• Column
  • 匠の技とAI技術が融合する“人間中心”の製造DX

現場の知や技を融合させた日本型DXで、人間主役の変革へと舵を切れ

「Industrial Transformation Day 2026」より、荏原製作所 DCXグループ DXアーキテクトの助松 裕一 氏

江嶋 徹
2026年6月10日

 文化的障壁にとらわれる一方で、テクノロジーの潮流は急速に動いている。助松氏は「CES 2026」で米NVIDIA CEO(最高経営責任者)のジェンスン・フアン(Jensen Huang)氏が、フィジカルAIの本格展開を宣言したことに触れ「すぐにでもデジタルツイン化に舵を切らなければ、競争から脱落しかねない厳しいタイミングに来ている」と危機感を露わにする。

 フィジカルAIの本質を、助松氏は「物理世界における重力や摩擦までをシミュレーションし、AI技術が『感じ』『動き』『学ぶ』という身体的な段階に入ったこと」と分析する。この能力が「日本人の伝統的な強みと正面から衝突する」というのが助松氏の見解だ。「AI技術は手間を惜しまず、面倒くさがらず、実直に仕事をやり遂げる。これは日本人が最も得意としてきた職人気質と完全に重なっている」(同)

記録データ:
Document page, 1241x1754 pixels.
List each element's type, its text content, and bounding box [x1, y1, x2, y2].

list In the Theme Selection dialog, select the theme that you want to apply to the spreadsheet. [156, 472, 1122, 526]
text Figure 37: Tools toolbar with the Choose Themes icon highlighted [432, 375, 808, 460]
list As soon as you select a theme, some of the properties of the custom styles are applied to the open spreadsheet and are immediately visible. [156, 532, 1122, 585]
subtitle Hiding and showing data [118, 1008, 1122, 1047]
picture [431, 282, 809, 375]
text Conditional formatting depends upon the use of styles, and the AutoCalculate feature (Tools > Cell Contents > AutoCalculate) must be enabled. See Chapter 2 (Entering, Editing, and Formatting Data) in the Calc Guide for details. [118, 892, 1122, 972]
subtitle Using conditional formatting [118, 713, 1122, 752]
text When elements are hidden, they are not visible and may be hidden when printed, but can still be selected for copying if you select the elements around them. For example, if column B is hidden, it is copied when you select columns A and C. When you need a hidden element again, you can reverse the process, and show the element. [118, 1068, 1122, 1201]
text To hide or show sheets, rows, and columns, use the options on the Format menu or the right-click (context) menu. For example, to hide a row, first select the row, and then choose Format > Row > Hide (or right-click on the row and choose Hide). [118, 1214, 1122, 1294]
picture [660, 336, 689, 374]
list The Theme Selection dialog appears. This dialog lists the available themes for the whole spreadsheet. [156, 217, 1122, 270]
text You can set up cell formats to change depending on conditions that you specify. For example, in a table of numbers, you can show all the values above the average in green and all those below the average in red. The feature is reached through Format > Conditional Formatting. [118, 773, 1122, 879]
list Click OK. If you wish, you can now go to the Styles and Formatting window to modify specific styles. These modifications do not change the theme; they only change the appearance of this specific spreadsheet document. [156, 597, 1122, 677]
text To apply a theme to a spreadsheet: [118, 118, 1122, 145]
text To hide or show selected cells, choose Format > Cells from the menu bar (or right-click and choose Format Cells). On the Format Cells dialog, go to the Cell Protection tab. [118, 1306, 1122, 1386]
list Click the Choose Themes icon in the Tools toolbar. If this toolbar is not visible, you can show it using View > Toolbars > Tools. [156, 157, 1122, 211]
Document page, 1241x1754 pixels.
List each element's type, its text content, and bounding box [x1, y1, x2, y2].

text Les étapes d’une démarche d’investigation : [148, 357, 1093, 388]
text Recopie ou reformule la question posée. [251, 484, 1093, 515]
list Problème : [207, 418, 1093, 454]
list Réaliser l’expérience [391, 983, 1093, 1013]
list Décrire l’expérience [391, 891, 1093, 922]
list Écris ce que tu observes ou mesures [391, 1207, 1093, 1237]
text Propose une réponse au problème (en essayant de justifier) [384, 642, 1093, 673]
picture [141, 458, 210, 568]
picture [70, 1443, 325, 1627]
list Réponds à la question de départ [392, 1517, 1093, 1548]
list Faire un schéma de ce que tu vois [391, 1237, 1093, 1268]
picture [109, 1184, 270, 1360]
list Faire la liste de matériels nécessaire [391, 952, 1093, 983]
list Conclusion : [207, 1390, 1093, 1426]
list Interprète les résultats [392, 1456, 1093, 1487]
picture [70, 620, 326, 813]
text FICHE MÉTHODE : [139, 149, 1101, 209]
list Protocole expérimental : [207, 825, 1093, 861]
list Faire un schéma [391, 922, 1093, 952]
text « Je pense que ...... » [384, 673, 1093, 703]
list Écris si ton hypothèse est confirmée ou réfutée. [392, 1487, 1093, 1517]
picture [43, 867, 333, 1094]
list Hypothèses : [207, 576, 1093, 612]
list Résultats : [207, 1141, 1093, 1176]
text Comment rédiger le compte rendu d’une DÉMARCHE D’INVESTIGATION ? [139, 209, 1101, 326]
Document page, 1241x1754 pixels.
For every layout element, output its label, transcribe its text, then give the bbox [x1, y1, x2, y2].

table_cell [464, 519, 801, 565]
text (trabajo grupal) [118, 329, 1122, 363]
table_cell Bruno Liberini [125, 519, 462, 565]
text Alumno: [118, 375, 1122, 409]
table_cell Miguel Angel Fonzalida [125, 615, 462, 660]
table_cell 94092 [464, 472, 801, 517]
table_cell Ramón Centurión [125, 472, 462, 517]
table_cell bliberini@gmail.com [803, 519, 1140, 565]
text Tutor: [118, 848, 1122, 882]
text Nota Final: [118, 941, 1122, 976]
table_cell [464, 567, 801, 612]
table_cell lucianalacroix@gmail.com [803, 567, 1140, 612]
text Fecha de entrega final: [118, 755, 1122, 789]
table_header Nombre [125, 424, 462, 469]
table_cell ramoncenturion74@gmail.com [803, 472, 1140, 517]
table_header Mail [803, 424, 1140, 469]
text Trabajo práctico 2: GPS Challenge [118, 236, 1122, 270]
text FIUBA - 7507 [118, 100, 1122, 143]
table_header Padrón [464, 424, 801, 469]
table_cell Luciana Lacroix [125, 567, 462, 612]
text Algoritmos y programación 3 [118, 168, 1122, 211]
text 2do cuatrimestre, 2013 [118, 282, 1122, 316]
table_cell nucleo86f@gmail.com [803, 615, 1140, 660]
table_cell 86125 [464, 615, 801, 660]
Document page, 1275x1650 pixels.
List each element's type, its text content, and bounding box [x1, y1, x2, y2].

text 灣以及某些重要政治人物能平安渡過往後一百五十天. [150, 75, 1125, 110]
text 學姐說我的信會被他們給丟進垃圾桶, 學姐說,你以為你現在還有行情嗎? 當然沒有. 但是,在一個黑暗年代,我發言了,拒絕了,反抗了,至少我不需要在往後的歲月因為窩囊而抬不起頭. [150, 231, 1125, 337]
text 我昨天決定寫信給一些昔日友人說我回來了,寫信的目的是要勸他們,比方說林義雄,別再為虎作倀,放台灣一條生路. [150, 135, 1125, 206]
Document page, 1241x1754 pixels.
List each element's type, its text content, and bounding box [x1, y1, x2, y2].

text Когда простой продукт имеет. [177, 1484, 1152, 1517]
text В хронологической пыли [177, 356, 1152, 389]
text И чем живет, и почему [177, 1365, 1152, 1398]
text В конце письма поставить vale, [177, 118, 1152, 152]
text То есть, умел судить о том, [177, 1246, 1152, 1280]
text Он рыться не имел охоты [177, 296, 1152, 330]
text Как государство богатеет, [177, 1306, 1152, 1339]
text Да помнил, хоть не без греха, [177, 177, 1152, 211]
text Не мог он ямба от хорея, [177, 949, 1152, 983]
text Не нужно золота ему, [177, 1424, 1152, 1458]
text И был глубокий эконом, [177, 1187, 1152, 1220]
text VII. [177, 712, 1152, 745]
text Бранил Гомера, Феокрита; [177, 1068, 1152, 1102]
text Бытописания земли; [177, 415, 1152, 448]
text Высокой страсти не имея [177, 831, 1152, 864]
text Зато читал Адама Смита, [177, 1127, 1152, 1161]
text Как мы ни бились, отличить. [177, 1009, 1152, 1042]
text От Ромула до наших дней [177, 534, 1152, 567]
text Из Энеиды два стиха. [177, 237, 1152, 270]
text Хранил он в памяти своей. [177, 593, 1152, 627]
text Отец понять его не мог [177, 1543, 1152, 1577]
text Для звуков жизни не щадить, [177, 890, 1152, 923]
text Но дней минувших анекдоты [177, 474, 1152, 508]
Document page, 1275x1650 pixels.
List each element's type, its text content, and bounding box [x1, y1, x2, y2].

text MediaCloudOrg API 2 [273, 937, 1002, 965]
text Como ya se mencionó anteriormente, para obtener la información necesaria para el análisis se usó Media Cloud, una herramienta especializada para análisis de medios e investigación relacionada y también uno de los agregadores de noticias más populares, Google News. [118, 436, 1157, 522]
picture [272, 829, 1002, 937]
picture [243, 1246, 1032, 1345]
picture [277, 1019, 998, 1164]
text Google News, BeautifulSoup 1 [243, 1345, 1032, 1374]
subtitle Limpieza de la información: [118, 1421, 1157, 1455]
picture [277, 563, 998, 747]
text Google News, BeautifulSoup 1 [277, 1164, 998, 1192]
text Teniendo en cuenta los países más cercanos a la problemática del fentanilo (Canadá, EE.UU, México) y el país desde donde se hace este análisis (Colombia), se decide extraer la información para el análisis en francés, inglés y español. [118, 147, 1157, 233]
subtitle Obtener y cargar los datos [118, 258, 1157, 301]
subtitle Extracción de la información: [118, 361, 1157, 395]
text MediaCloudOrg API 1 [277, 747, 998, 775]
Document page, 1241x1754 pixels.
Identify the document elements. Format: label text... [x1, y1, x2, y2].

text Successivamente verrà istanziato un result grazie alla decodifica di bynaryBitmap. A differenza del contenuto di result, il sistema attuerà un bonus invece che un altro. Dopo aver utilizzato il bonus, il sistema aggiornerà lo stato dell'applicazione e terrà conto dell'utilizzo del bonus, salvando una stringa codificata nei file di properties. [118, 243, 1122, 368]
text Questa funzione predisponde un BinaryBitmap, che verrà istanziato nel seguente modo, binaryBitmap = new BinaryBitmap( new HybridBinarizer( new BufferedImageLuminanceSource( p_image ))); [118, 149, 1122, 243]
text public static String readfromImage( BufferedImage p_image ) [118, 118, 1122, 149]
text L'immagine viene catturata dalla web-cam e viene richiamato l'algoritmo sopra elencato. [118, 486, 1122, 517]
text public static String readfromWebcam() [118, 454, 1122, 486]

取り組み方:
次の各文が出典本文の内容と合っているかを、「はい」か「いいえ」で答えてください。判断の根拠となる本文の語句もそのまま引用してください。1. 助松氏が「CES 2026」でフィジカルAIの本格展開を宣言した。2. 助松氏は、AI技術の仕事ぶりが日本人の職人気質と重なると述べている。3. 助松氏の分析では、フィジカルAIのシミュレーションは重力や摩擦には及ばない。 このデータは出典本文とは別の出どころから取ったものです。

解答:
1. いいえ。「米NVIDIA CEO(最高経営責任者)のジェンスン・フアン(Jensen Huang)氏が、フィジカルAIの本格展開を宣言した」
2. はい。「これは日本人が最も得意としてきた職人気質と完全に重なっている」
3. いいえ。「物理世界における重力や摩擦までをシミュレーションし」